Xiaomeng Li has helped create an innovative program to combat teen obesity
Xiaomeng Li is one of three Teachers College students (and four associated with Columbia) who scored a prestigious award for their innovative Harlem Fruit Project last spring, but the hope is the real winners will be neighborhood adolescents armed with new awareness of the vital role fresh produce plays in their diets.
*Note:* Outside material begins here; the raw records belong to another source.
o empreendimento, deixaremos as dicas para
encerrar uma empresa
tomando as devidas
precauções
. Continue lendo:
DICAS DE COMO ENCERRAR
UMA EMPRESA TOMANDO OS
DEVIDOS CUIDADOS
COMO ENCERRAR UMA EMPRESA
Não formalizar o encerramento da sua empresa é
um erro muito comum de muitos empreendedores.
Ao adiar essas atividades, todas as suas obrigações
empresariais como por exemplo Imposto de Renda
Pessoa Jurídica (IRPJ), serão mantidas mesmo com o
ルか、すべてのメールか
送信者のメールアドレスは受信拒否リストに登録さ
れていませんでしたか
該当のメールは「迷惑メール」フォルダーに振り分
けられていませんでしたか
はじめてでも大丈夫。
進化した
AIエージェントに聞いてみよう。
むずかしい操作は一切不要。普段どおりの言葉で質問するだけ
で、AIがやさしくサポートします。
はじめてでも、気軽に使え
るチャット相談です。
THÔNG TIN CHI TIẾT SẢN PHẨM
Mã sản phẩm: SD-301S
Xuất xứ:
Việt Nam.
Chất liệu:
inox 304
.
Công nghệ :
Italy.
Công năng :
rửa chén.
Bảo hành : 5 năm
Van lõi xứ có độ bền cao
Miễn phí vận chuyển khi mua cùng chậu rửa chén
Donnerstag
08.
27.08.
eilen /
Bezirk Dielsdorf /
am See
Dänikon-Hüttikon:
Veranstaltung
Li, a native of Mainland China, is in the second year of her Master of Science program in nutrition and education. The Public Health Education and Health Promotion Section of the American Public Health Association recognized her and three others for efforts to boost fruit and vegetable consumption among youths in Harlem.
 
TC students Li, Katie Hornung (M.A., Sociology and Education, ’09) and Diana Cardona, along with Amy Patel of the Mailman School of Public Health, were honored for that work at the association’s annual meeting last November in Philadelphia.
 
The students created the campaign during a course on social marketing and health communications taught by Ray Marks, Adjunct Associate Professor of Health Education at TC. The project addresses widespread concerns that, by more readily opting for a Big Mac than a McIntosh apple, young people are helping to create a nation in which two in three adolescents are overweight.
 
The resulting health issues are often more pronounced among racial and ethnic minorities. Li notes that only two supermarkets per every 10,000 people serve Harlem’s residents, a shortage that puts fresh fruit and vegetables beyond reach of the average teen.
 
To reverse that trend, she and other project members hope to enlist wholesale fruit companies to increase availability and promote fresh fruit and vegetable consumption in the underserved region. The group wants to implement a fruit truck to deliver products to residents with limited access, and to ply the neighborhoods with colorful signs and banners crafted to appeal to youthful eyes.
 
Brochures and T-shirts bearing the stylized Harlem Fruit Project Logo help 12- through 18-year-olds identify with a brand that is uniquely their own. Li is also designing a Web site offering basic nutritional facts and outlining the downside of calorie-rich fast food, snacks.
 
The project is working to further develop a relationship with the Harlem Health Promotion Center at Columbia, one of 33 centers the U.S. Centers for Disease Control and Prevention sponsors nationally.
 
Li, 25, grew up in Datong in her country’s Shanxi Province, about eight hours north of Beijing. She attended Beijing Normal University, the main teachers college in China, graduating in 2008 with a major in biology.
 
She plans to work in the United States for several years as a registered dietician before returning to China, where, she laments, a fast-food culture is taking hold in the larger cities, bringing all its attendant health woes.